Social Media and Divorce: Facts to Consider 2

Woman using phone in bed
How does social media impact your marriage?

In our previous article we introduced a few facts about social media and it’s effects on both marriages and divorces, that you would do well to consider. Moving on, we’re going to look at the next few items on the list, and discuss what our Oakland County Family Law attorneys think you need to know about this very important subject.

  • Social media can and will be used against you in an Oakland County court

Okay, so no one is going to read you your Miranda rights in divorce court, but that doesn’t change the fact that your social media activity may will play a vital role in your divorce proceedings. Because Michigan judges consider the behaviors and activities of spouses when determining how to assign custody, and in some cases even assets, during a divorce, you would be better off not having a record of your indiscretions.

For example, if a wife can prove to the court that her husband made a regular habit of hiring prostitutes to relieve “work tension” on the way home, the court could consider the husband to be ‘morally unfit.’ Michigan law says that can affect custody of your children and/or the distribution of the marital assets.

If that happened, the direct result of this is that because the mother is now considered to be the primary caregiver, the child support payments that the father will be required to make will be substantially larger than if the parents had joint custody. So it is worth remembering that your social media accounts can actually be used against you in court. There are so many other ways that we divorce lawyers use social media postings in divorce / custody cases throughout Metro Detroit and especially in Oakland County.

  • Not all your friends are really your friends

Most people are pretty savvy these days. They are at least aware of the fact that their spouses and ex spouses can spy on them via their social media accounts. For that reason, many people choose to unfriend or block their spouses once they choose to get divorced. That makes you safe, right? Wrong. Because not all of your friends are actually your friends.

Most married couples have numerous mutual friends. This is perfectly normal and healthy. But during a divorce, this could come back to bite you! Most mutual friends will attempt to remain friendly with both spouses during and after divorce, not wanting to appear as if they’ve picked a side. But many do, and that can get you into trouble. Snitches!

Friends who are more loyal to one spouse than the other can become funnels of information for the blocked or unfriended spouse, passing on pictures, location check ins and posts that can be damning to a divorce proceedings. So if you are engaged in a divorce, discuss your social media accounts with your attorney. Get advice about what to post and what to keep private, as they will know all of the details about what could negatively impact your case. Assume that your spouse, your spouse’s attorney and your judge will be reading all of your posts.

  • Public vs. Private – getting them mixed up could cost you

It may be obvious, given what we just talked about, that making the wrong things public can cost you a lot in your divorce, there is another side to this issue. And it’s much more serious, because it involves possible criminal charges!

While it can be very tempting to check your husband’s Facebook account to see exactly who he’s sharing private messages with, or sneak a peek at your wife’s private Twitter account because you think she’s cheating on you, it may not be lawful!

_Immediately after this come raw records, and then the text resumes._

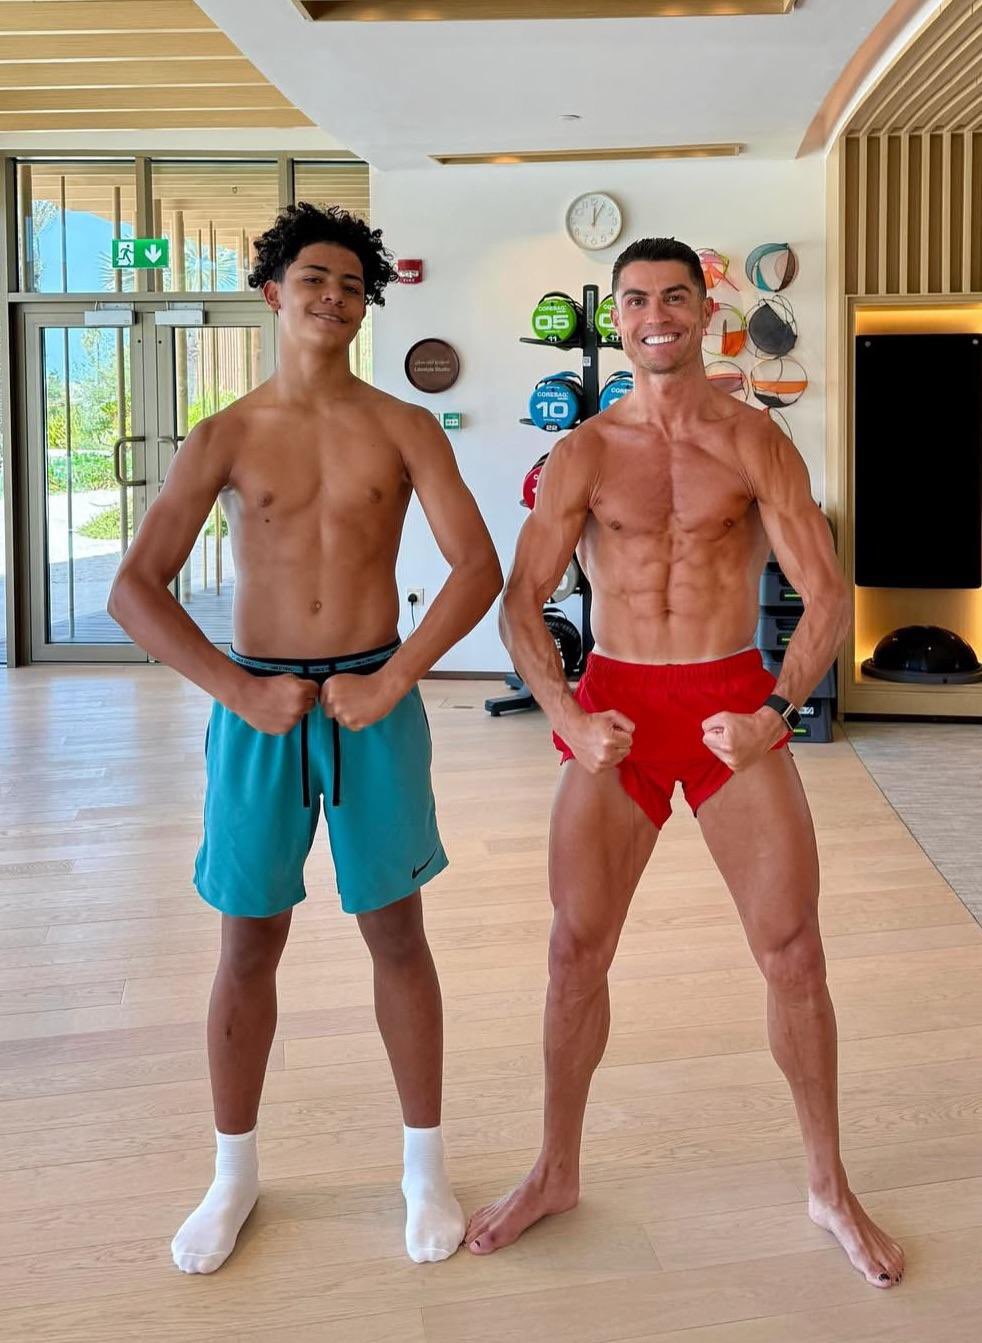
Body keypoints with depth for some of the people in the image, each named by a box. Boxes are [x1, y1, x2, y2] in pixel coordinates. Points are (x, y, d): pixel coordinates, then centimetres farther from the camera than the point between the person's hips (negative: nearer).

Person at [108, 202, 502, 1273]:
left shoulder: (403, 429, 2)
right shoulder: (224, 439, 1)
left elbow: (479, 566, -7)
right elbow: (134, 590, -5)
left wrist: (392, 681, -15)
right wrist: (236, 689, -14)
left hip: (376, 703, 0)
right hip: (257, 707, 1)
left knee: (396, 935, 7)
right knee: (249, 944, 9)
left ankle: (425, 1165, 23)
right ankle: (234, 1174, 27)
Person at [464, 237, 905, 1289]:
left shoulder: (756, 443, 0)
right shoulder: (582, 454, 3)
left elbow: (826, 594, -5)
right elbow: (520, 601, -1)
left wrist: (775, 713, -19)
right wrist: (570, 720, -16)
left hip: (734, 707, -1)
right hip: (615, 709, 1)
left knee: (794, 953, 0)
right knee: (575, 952, 5)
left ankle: (829, 1187, 19)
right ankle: (556, 1173, 25)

Believe it or not, there are laws in Michigan about what private information you may access if it belongs to another person and you do not have their permission.

Before trying to read your spouse’s emails, hack their social media accounts, or log into their online games, check with your Michigan divorce attorney. Best practice is to stay off your spouse’s accounts; that means all of them. Proving that your spouse is an unfaithful liar may be satisfying, but it isn’t worth a trip to jail!